The IHS tight oil study Trammel quotes is confusing because it combines Canada and the United States. Canada has been energy self-sufficient for decades and is the leading oil exporter to the United States – any production additions from Canada are still imported oil for the United States.

The EIA estimates that U.S. crude oil production will increase to nearly eight million barrels per day by 2020 and then decline. Present consumption is almost 15.5 million barrels per day. If EIA is correct, the United States will still have to import about seven million barrels per day allowing for demand decline, and that does not look like energy independence to me.

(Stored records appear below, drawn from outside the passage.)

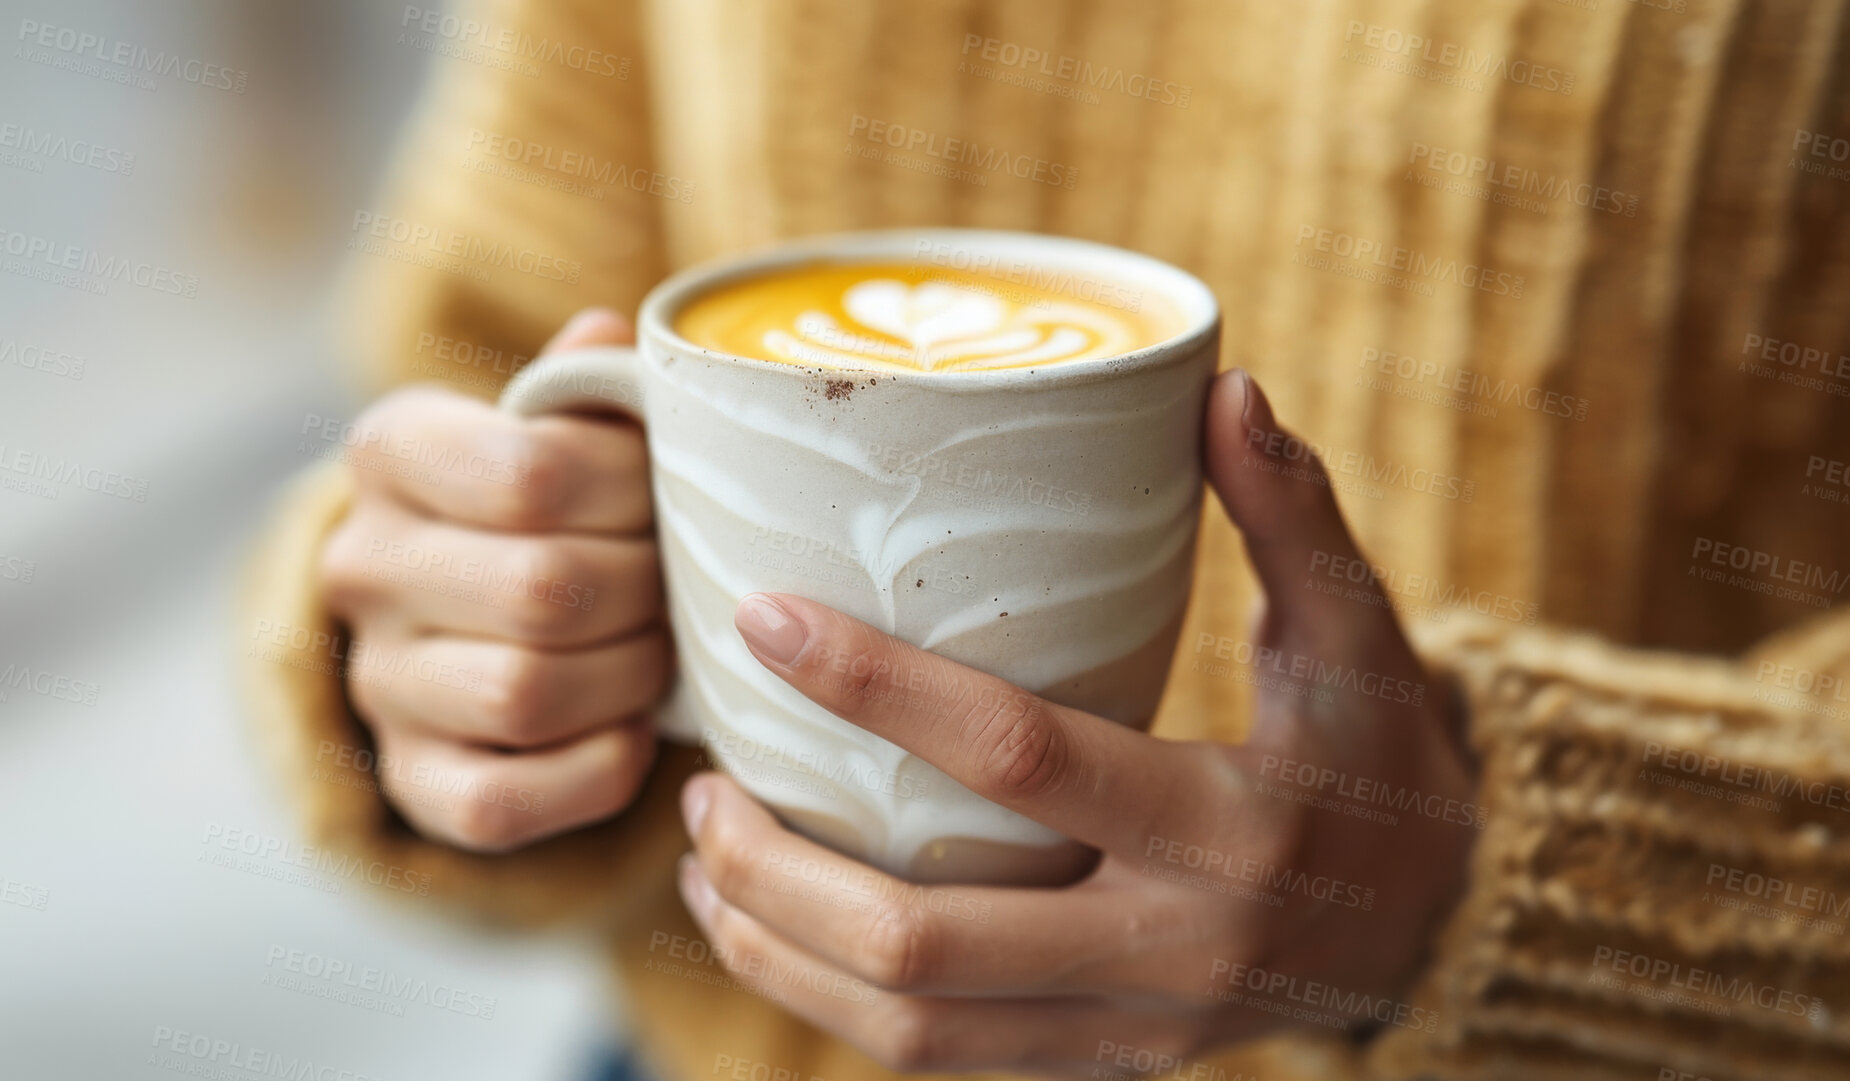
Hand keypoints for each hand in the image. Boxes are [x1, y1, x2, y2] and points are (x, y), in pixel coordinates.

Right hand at [319, 308, 665, 851]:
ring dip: (629, 679)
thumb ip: (591, 389)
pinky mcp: (411, 781)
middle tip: (686, 584)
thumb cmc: (541, 502)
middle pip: (542, 588)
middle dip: (647, 591)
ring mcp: (377, 682)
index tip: (667, 498)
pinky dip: (594, 772)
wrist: (458, 614)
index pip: (534, 471)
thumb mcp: (557, 424)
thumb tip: (611, 336)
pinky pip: (503, 803)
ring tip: (664, 653)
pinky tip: (630, 732)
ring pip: (524, 695)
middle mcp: (363, 564)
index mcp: (394, 449)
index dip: (634, 491)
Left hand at [676, 371, 1478, 1070]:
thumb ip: (1291, 512)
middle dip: (781, 872)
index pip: (1020, 758)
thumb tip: (1223, 387)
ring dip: (782, 955)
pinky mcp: (1107, 1067)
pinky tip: (778, 934)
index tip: (761, 618)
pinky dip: (837, 1006)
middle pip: (929, 942)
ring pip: (915, 1030)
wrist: (1446, 929)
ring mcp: (1132, 1030)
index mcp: (1225, 826)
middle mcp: (1170, 949)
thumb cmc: (1384, 758)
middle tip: (699, 786)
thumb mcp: (1359, 631)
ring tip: (706, 862)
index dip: (876, 687)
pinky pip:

Most of the exuberant reports about energy self-sufficiency from domestic production lump crude oil, natural gas liquids, refinery processing gain and biofuels as “liquids.” That is fine, but we must bear in mind that what we import is crude oil and today, we cannot use other liquids for transport – the main use of crude oil – without massive equipment and infrastructure changes that will cost trillions of dollars and take decades.

These same optimistic reports almost never consider cost, price or profit margins.

The new production we are finding from tight oil is both important and exciting, and it will help make the United States less dependent on foreign crude oil. It will not, however, make us energy independent.

Peak Oil guys like me are hoping that at least people in the oil and gas business will realize that we have a problem that is not going away.

(*All data in this section from Douglas-Westwood.)

(Editor’s note: Berman, an AAPG member, is with Labyrinth Consulting Services in Sugar Land, Texas.)